Regression Analysis, Everything Converges to Average.
If we define machine learning as a method of learning data, predicting, and classifying,
the most famous machine learning algorithm would be the regression analysis,
which is developed in the field of Statistics.
Especially, the regression analysis was the most frequently
used forecasting technique in academic papers
and administrative work before the advent of big data.
It was because it was able to express the relationship between independent variable
and dependent variable in a formula, with relatively little data.
For a more elaborate example, we can predict the relationship
between the apartment price,
which is the dependent variable and several independent variables
(like space, access, school district, or convenience facility)
with the method of multiple return analysis.
We use this method because we assume that data has a characteristic of converging
to a specific value, so called as 'regression to the average’.
Who would have thought of this ‘regression analysis’?
Galton was interested in genetics.
Among his 340 papers, there is a study which observed the relationship
between the parents’ and children’s height.
Galton made the average height to adjust the difference
between dads’ and moms’ height, and called it ‘midparent height’.
Then, he drew a graph classifying the midparent heights.
The title of this paper is
'Regression toward Mediocrity in Hereditary Statuer'.
One interesting fact is that he discovered it not from the regression expression,
but rather from drawing accurate line of each values.
There are some other famous people known for regression expression.
It is the method of least squares.
Let’s listen to what these two people have to say.
Historically, it is known that Gauss, the one who thought of it earlier, takes the credit.

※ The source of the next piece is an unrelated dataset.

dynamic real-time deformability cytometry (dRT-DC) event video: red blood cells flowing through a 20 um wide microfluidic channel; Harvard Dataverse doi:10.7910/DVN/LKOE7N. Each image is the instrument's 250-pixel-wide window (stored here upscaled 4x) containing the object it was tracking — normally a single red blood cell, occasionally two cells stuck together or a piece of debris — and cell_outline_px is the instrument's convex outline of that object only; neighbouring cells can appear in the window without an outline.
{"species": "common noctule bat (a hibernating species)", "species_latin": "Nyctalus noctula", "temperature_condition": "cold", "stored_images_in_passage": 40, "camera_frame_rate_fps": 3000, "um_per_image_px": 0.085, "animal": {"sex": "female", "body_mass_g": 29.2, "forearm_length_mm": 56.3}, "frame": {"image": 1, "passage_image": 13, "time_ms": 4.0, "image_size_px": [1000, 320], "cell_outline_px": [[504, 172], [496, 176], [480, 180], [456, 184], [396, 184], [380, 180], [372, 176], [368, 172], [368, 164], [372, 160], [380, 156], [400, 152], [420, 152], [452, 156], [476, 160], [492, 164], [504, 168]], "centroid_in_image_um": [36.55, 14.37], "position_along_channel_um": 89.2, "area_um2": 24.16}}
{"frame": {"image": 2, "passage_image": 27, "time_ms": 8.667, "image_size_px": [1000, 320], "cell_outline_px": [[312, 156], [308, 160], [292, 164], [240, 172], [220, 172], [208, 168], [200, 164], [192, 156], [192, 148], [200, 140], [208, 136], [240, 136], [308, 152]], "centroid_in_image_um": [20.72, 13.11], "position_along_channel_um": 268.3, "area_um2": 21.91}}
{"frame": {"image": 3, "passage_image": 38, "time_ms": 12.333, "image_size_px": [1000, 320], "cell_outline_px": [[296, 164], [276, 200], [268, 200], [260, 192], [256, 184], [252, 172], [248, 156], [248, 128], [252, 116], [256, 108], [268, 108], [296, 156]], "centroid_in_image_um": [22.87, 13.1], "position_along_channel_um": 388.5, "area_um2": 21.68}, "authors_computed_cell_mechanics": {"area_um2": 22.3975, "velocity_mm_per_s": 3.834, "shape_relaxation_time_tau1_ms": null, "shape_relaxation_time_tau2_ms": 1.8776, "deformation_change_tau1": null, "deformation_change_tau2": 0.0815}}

The least squares method is a procedure that finds the fit
that minimizes the distance between each line(curve) and point.
Through this method of least squares,
we are able to find out the regression expression in regression analysis.
But this least squares method came out first?
Its basis, the Bayes algorithm, however, has a definite source.
It is from Thomas Bayes.
He was a British Presbyterian minister and a mathematician in the 1700s.